Amavata is a chronic, progressive and crippling disorder caused due to generation of ama and its association with vitiated vata dosha and deposition in shleshma sthana (joints). Clinically resembling with Rheumatoid Arthirtis, it poses a challenge for the physician owing to its chronicity, morbidity and complications. The treasure of Ayurveda therapeutics has laid out detailed treatment line for amavata. A 13years old male patient reported to this hospital with pain and stiffness of metacarpophalangeal joints of right hand followed by pain in corresponding joints of other hand 1 year back. This was succeeded by pain and mild swelling on bilateral wrist, ankle and elbow joints. Based on clinical examination and blood investigations, diagnosis of amavata was made and Ayurvedic treatment protocol was advised with baluka sweda (sudation) as external application, rasnasaptak kashayam and dashmoolharitaki avaleha for oral intake for 30 days. The patient was asked for follow up every 15 days up to total of 45 days.

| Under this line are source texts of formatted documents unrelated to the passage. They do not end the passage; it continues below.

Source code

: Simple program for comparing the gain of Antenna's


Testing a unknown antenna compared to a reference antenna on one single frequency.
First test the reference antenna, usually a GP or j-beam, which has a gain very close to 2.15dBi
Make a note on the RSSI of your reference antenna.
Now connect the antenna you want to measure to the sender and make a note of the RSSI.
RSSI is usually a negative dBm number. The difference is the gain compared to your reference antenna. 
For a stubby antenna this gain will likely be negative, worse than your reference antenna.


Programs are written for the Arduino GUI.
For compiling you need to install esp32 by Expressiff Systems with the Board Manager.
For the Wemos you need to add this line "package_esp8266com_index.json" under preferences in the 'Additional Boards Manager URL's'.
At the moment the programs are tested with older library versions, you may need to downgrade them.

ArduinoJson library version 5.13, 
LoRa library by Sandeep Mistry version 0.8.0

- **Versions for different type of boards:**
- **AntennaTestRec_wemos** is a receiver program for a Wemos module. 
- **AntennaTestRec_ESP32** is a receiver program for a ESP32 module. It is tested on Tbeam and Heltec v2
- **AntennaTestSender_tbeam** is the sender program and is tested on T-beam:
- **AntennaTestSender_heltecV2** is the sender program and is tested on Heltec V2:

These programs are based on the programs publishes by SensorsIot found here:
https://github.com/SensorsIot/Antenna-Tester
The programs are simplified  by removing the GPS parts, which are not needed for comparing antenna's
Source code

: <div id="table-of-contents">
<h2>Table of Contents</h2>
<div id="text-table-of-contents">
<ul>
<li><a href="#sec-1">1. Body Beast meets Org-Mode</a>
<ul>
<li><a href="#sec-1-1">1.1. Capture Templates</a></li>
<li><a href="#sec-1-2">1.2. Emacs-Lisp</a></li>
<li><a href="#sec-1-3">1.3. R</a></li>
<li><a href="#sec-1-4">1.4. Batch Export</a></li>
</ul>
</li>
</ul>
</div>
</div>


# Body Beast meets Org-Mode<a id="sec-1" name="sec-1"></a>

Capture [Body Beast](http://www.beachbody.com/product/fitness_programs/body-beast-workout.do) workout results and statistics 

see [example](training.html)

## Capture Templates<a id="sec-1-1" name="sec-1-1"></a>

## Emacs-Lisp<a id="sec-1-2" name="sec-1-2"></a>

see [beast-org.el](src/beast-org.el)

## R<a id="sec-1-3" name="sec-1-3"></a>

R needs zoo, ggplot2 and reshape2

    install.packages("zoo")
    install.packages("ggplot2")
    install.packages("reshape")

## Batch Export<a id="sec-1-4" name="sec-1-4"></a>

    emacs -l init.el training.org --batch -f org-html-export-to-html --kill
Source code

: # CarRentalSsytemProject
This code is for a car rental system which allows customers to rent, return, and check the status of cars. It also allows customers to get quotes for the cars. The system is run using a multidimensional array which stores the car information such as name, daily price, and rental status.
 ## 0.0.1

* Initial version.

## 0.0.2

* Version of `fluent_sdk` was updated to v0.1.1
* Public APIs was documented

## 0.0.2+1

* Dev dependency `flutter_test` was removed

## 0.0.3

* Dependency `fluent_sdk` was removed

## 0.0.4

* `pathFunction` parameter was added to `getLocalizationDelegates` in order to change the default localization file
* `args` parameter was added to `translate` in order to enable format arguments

Assessment was done subjectively based on clinical symptoms and blood investigations as objective parameters. There was substantially significant improvement and the patient felt relieved of the pain and inflammation of the joints after the treatment. This case study reveals the potential of Ayurvedic treatment protocol in management of amavata and may form a basis for further detailed study of the subject.